#### RECORDS PROVIDED ####
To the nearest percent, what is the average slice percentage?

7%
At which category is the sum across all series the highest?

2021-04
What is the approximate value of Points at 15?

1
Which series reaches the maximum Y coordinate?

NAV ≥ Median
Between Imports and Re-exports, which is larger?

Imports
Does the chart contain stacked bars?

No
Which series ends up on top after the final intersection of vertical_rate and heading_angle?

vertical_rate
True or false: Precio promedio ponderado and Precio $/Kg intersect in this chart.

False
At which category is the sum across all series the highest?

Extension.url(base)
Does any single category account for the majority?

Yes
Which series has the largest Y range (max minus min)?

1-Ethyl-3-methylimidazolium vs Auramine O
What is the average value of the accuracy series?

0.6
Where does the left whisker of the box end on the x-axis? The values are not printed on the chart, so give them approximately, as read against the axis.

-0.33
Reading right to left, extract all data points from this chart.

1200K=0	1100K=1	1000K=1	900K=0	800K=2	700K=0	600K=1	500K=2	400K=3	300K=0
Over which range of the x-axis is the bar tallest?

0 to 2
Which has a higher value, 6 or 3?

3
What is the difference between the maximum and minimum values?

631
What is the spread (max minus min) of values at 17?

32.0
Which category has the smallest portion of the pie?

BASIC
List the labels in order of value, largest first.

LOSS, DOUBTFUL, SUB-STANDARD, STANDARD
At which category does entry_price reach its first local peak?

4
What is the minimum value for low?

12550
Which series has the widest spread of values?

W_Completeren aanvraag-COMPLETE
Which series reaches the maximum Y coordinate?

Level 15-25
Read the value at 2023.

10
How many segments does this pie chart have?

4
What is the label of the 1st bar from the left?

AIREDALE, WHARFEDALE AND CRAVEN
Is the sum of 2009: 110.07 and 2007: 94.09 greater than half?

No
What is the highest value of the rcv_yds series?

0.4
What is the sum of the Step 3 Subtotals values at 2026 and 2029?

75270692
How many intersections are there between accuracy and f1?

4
####
ACTIVITY: Rewrite the lines of the material above as a single numbered list, leaving out the blank lines.

FINISHED TASK:
1. To the nearest percent, what is the average slice percentage?
2. 7%
3. At which category is the sum across all series the highest?
4. 2021-04
5. What is the approximate value of Points at 15?
6. 1
7. Which series reaches the maximum Y coordinate?
8. NAV ≥ Median
9. Between Imports and Re-exports, which is larger?
10. Imports
11. Does the chart contain stacked bars?
12. No
13. Which series ends up on top after the final intersection of vertical_rate and heading_angle?
14. vertical_rate
15. True or false: Precio promedio ponderado and Precio $/Kg intersect in this chart.
16. False
17. At which category is the sum across all series the highest?
18. Extension.url(base)
19. Does any single category account for the majority?
20. Yes
21. Which series has the largest Y range (max minus min)?
22. 1-Ethyl-3-methylimidazolium vs Auramine O
23. What is the average value of the accuracy series?
24. 0.6
25. Where does the left whisker of the box end on the x-axis? The values are not printed on the chart, so give them approximately, as read against the axis.
26. -0.33
27. Reading right to left, extract all data points from this chart.
28. 1200K=0	1100K=1	1000K=1	900K=0	800K=2	700K=0	600K=1	500K=2	400K=3	300K=0
29. Over which range of the x-axis is the bar tallest?
30. 0 to 2
31. Which has a higher value, 6 or 3?
32. 3
33. What is the difference between the maximum and minimum values?
34. 631
35. What is the spread (max minus min) of values at 17?
36. 32.0
37. Which category has the smallest portion of the pie?
38. BASIC
39. List the labels in order of value, largest first.
40. LOSS, DOUBTFUL, SUB-STANDARD, STANDARD
41. At which category does entry_price reach its first local peak?
42. 4
43. What is the minimum value for low?
44. 12550
45. Which series has the widest spread of values?
46. W_Completeren aanvraag-COMPLETE
47. Which series reaches the maximum Y coordinate?
48. Level 15-25
49. Read the value at 2023.
50. 10
51. How many segments does this pie chart have?
52. 4
53. What is the label of the 1st bar from the left?
54. AIREDALE, WHARFEDALE AND CRAVEN
55. Is the sum of 2009: 110.07 and 2007: 94.09 greater than half?
56. No
57. What is the highest value of the rcv_yds series?
58. 0.4
59. What is the sum of the Step 3 Subtotals values at 2026 and 2029?
60. 75270692
61. How many intersections are there between accuracy and f1?
62. 4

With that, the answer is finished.